To show that most of the time is not spent in FIles.list(dir) Stream, I have optimise the comparison so the data about a file is only obtained once per file.
import java.io.File;
import java.io.IOException;
import java.io.UncheckedIOException;
import java.nio.file.Files;
import java.nio.file.Path;
import java.nio.file.Paths;
import java.nio.file.attribute.FileTime;
import java.util.Arrays;
import java.util.Comparator;
import java.util.List;
import java.util.stream.Collectors;
import java.util.stream.Stream;
public class FileSorter {
// This sorts from old to young and from big to small
Comparator<Path> timeSizeComparator = (Path o1, Path o2) -> {
int sorter = 0;
try {
FileTime lm1 = Files.getLastModifiedTime(o1);
FileTime lm2 = Files.getLastModifiedTime(o2);
if (lm2.compareTo(lm1) == 0) {
Long s1 = Files.size(o1);
Long s2 = Files.size(o2);
sorter = s2.compareTo(s1);
} else {
sorter = lm1.compareTo(lm2);
}
} catch (IOException ex) {
throw new UncheckedIOException(ex);
}
return sorter;
};
public String[] getSortedFileListAsArray(Path dir) throws IOException {
Stream<Path> stream = Files.list(dir);
return stream.sorted(timeSizeComparator).
map(Path::getFileName).map(Path::toString).toArray(String[]::new);
}
public List<String> getSortedFileListAsList(Path dir) throws IOException {
Stream<Path> stream = Files.list(dir);
return stream.sorted(timeSizeComparator).

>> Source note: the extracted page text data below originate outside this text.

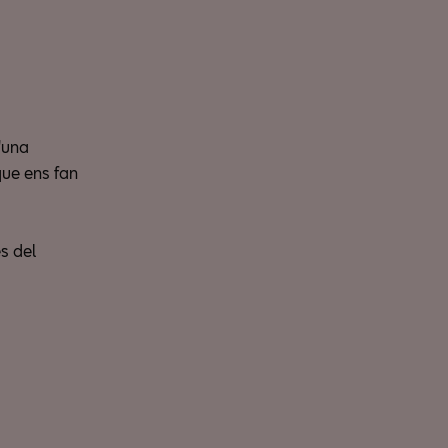
'una
que ens fan
s del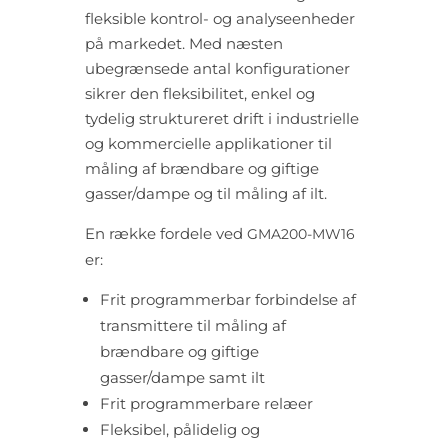
fleksible kontrol- og analyseenheder
på markedet. Med næsten
ubegrænsede antal konfigurationer
sikrer den fleksibilitet, enkel og
tydelig struktureret drift i industrielle
og kommercielle applikationer til
måling af brændbare og giftige
gasser/dampe og til måling af ilt.
En række fordele ved
GMA200-MW16
er:
Frit programmerbar forbindelse af
transmittere til måling af
brændbare og giftige
gasser/dampe samt ilt
Frit programmerbare relæer
Fleksibel, pålidelig og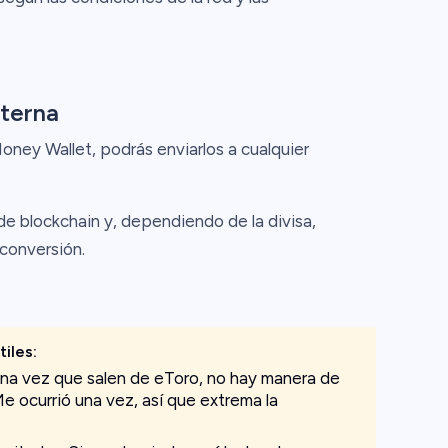
xterna
oney Wallet, podrás enviarlos a cualquier
e blockchain y, dependiendo de la divisa,
conversión.
tiles
:
 Una vez que salen de eToro, no hay manera de
Me ocurrió una vez, así que extrema la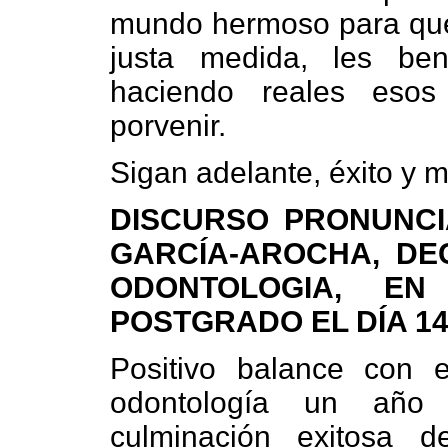
mundo hermoso para qu
justa medida, les be
haciendo reales eso
porvenir.
Sigan adelante, éxito y 
DISCURSO PRONUNCI
GARCÍA-AROCHA, DE
ODONTOLOGIA, E
POSTGRADO EL DÍA 14-
Positivo balance con e
odontología un año d
culminación exitosa 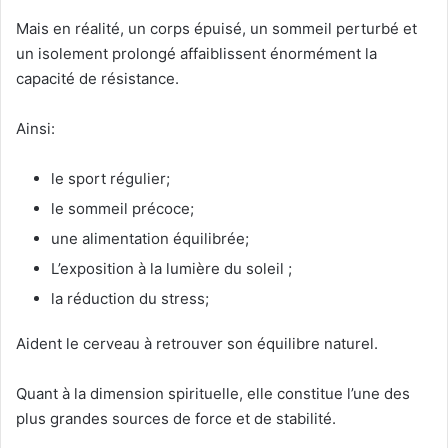
Mais en réalité, un corps épuisé, un sommeil perturbé et
un isolement prolongé affaiblissent énormément la
capacité de résistance.
Ainsi:
le sport régulier;
le sommeil précoce;
une alimentation équilibrée;
L’exposition à la lumière du soleil ;
la réduction du stress;
Aident le cerveau à retrouver son équilibre naturel.
Quant à la dimension spirituelle, elle constitue l’une des
plus grandes sources de force et de stabilité.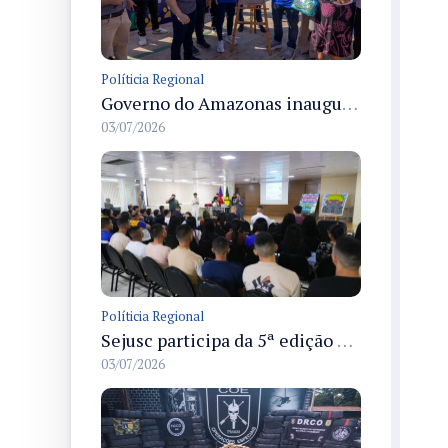
Políticia Regional
Governo do Amazonas inaugura primeiro Castramóvel Fluvial para atendimento veterinário às comunidades ribeirinhas e castração gratuita
03/07/2026
Políticia Regional
Sejusc participa da 5ª edição do Caminhos Literários com foco na cultura hip-hop nas unidades socioeducativas
03/07/2026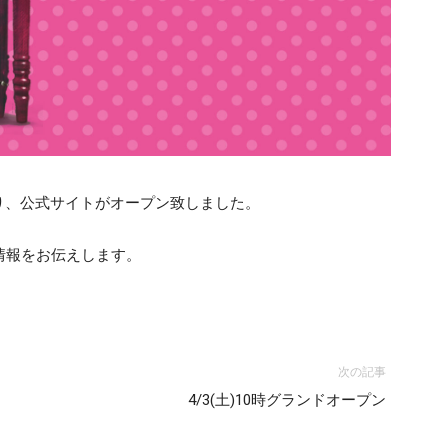
り、公式サイトがオープン致しました。
情報をお伝えします。
次の記事
4/3(土)10時グランドオープン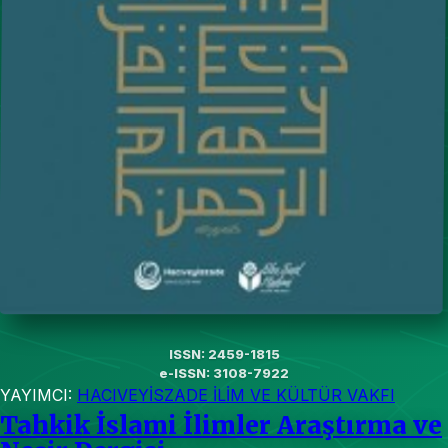
ISSN: 2459-1815
e-ISSN: 3108-7922
YAYIMCI:
HACIVEYİSZADE İLİM VE KÜLTÜR VAKFI
Tahkik İslami İlimler Araştırma ve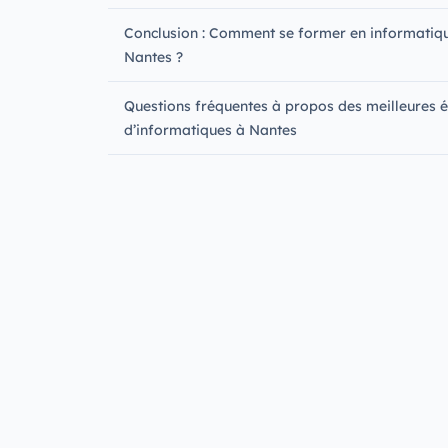
Conclusion : Comment se former en informatiq
Nantes ?
Questions fréquentes à propos des meilleures é
d’informatiques à Nantes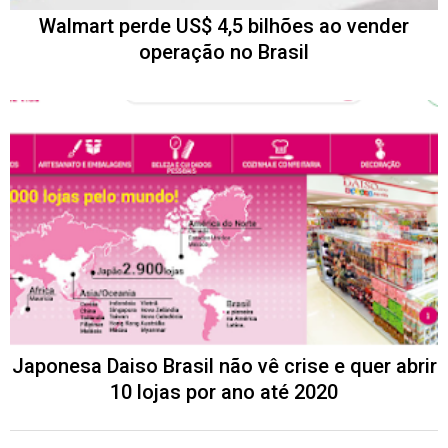
Walmart perde US$ 4,5 bilhões ao vender
operação no Brasil
Japonesa Daiso Brasil não vê crise e quer abrir
10 lojas por ano até 2020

map(Path::getFileName).map(Path::toString).collect(Collectors.
toList());
}
public String[] sortByDateAndSize(File[] fileList) {
Arrays.sort(fileList, (File o1, File o2) -> {
int r = Long.compare(o1.lastModified(), o2.lastModified());
if (r != 0) {
return r;
}
return Long.compare(o1.length(), o2.length());
});
String[] fileNames = new String[fileList.length];
for (int i = 0; i < fileNames.length; i++) {
fileNames[i] = fileList[i].getName();
}
return fileNames;
}
public List<String> getSortedFile(Path dir) throws IOException {
return Files.list(dir).map(PathInfo::new).sorted().map(p -> p.getFileName()).collect(Collectors.toList());
}
static class PathInfo implements Comparable<PathInfo> {
private final String fileName;
private final long modified;
private final long size;
public PathInfo(Path path) {
try {
fileName = path.getFileName().toString();
modified = Files.getLastModifiedTime(path).toMillis();
size = Files.size(path);
} catch (IOException ex) {
throw new UncheckedIOException(ex);
}
}
@Override
public int compareTo(PathInfo o) {
int cmp = Long.compare(modified, o.modified);
if (cmp == 0)
cmp = Long.compare(size, o.size);
return cmp;
}
public String getFileName() {
return fileName;
}
}
public static void main(String[] args) throws IOException {
// File (io package)
File f = new File("C:\Windows\system32");
// Path (nio package)
Path dir = Paths.get("C:\Windows\system32");
FileSorter fs = new FileSorter();
long before = System.currentTimeMillis();
String[] names = fs.sortByDateAndSize(f.listFiles());
long after = System.currentTimeMillis();
System.out.println("Run time of Arrays.sort: " + ((after - before)));
long before2 = System.currentTimeMillis();
String[] names2 = fs.getSortedFileListAsArray(dir);
long after2 = System.currentTimeMillis();
System.out.println("Run time of Stream.sorted as Array: " + ((after2 - before2)));
long before3 = System.currentTimeMillis();
List<String> names3 = fs.getSortedFileListAsList(dir);
long after3 = System.currentTimeMillis();
System.out.println("Run time of Stream.sorted as List: " + ((after3 - before3)));
long before4 = System.currentTimeMillis();
List<String> names4 = fs.getSortedFile(dir);
long after4 = System.currentTimeMillis();
System.out.println("Run time of Stream.sorted as List with caching: " + ((after4 - before4)));
}
}
这会打印在我的笔记本电脑上.
This prints on my laptop.
Run time of Arrays.sort: 1980
Run time of Stream.sorted as Array: 1295
Run time of Stream.sorted as List: 1228
Run time of Stream.sorted as List with caching: 185
如您所见,大约 85% 的时间用于重复获取文件的修改日期和大小.
As you can see, about 85% of the time is spent obtaining the modification date and size of the files repeatedly.
这篇关于为什么 java DirectoryStream 执行得这么慢?的文章就介绍到这了,希望我们推荐的答案对大家有所帮助,也希望大家多多支持IT屋!